Security review by Downing Street over ‘near miss’

Planning ahead to avoid potential threats is the cornerstone of any security operation. It has been graphically demonstrated with the news that David Cameron almost came under attack from the Taliban during a recent trip to Afghanistan.

During a visit earlier this year an RAF Chinook transporting the PM was forced into a last minute diversion because of the threat. Sources have told The Times that the attempt on June 10 was “much closer than anyone said at the time”, prompting calls from senior military figures for a security shake-up at Number 10.

Among the options being urged is a news blackout for future visits, to be lifted only when the Prime Minister has left the war zone, it was reported. The threat arose during Mr Cameron’s first visit to Afghanistan as Prime Minister. He had been due to fly to the Shahzad base in Helmand to meet troops from the 1st Battalion Duke of Lancaster’s Regiment. But his Chinook helicopter was forced to change direction at the last minute to the main operating base in the provincial capital, Lashkar Gah.
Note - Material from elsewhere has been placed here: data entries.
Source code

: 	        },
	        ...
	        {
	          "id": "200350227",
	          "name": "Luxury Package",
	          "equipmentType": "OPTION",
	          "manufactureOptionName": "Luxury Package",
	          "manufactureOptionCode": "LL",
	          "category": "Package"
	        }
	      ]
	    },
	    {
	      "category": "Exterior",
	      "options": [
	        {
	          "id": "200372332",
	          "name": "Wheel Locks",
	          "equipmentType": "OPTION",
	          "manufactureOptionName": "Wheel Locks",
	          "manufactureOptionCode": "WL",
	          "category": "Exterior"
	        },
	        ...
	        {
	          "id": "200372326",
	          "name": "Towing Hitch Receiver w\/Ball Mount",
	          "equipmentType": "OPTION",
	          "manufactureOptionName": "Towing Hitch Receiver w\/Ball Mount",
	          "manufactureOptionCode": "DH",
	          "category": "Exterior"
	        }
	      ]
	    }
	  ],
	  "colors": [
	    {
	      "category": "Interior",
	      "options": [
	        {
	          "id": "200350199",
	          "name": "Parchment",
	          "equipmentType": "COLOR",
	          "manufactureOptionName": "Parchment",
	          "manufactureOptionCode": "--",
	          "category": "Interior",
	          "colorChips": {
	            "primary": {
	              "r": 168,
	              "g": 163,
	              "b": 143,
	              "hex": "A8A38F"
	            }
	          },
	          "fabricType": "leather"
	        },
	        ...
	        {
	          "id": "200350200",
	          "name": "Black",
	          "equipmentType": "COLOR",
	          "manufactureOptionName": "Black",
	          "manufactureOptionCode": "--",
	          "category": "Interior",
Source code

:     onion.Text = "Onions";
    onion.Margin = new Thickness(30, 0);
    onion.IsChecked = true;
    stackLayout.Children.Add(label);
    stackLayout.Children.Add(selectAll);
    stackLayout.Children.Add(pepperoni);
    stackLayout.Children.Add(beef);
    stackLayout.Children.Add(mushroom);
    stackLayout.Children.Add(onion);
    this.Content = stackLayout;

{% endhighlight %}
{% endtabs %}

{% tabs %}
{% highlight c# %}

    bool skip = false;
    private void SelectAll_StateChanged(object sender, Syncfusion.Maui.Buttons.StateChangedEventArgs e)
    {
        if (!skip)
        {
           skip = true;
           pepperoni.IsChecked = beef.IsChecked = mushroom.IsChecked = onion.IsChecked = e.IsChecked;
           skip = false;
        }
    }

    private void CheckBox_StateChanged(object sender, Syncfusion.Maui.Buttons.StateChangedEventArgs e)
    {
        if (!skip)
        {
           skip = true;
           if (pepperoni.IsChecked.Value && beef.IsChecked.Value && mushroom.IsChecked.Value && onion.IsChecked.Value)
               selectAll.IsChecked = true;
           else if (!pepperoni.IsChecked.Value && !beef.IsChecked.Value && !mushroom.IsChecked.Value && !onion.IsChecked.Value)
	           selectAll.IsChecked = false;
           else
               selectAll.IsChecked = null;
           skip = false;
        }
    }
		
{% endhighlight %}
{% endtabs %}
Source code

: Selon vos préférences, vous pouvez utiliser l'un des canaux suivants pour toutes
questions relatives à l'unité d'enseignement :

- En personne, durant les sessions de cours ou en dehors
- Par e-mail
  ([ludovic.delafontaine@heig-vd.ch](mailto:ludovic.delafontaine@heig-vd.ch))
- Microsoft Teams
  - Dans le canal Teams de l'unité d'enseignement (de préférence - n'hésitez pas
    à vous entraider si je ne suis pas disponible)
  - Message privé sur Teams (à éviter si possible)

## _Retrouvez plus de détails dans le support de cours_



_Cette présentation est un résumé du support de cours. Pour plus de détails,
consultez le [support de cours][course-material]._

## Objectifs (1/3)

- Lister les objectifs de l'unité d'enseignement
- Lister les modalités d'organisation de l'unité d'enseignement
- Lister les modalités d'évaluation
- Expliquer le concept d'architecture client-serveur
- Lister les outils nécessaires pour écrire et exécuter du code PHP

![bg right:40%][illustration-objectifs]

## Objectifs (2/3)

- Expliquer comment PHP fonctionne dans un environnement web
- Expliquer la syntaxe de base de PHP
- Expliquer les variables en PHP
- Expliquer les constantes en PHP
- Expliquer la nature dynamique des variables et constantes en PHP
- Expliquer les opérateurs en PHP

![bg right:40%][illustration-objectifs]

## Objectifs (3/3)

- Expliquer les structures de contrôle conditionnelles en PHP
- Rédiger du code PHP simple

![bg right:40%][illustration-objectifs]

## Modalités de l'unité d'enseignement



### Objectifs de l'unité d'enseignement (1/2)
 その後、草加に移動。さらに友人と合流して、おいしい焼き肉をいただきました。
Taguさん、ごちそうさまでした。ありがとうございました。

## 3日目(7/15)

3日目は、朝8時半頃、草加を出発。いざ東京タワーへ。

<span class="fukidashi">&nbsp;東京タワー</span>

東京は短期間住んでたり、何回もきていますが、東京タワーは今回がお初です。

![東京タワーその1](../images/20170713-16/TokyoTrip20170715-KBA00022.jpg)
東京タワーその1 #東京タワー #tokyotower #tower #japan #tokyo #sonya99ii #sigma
Intelligence suggested insurgents might be planning to bring down a helicopter. Further information then indicated a possible attack on a VIP. At that point the commander of Taskforce Helmand, Brigadier Richard Felton, who was due to meet Mr Cameron at the base, decided it was too dangerous for the visit to continue and it was called off.

The Times said senior military figures believe the planned attack was more advanced than previously admitted and that insurgents knew which helicopter was carrying Mr Cameron.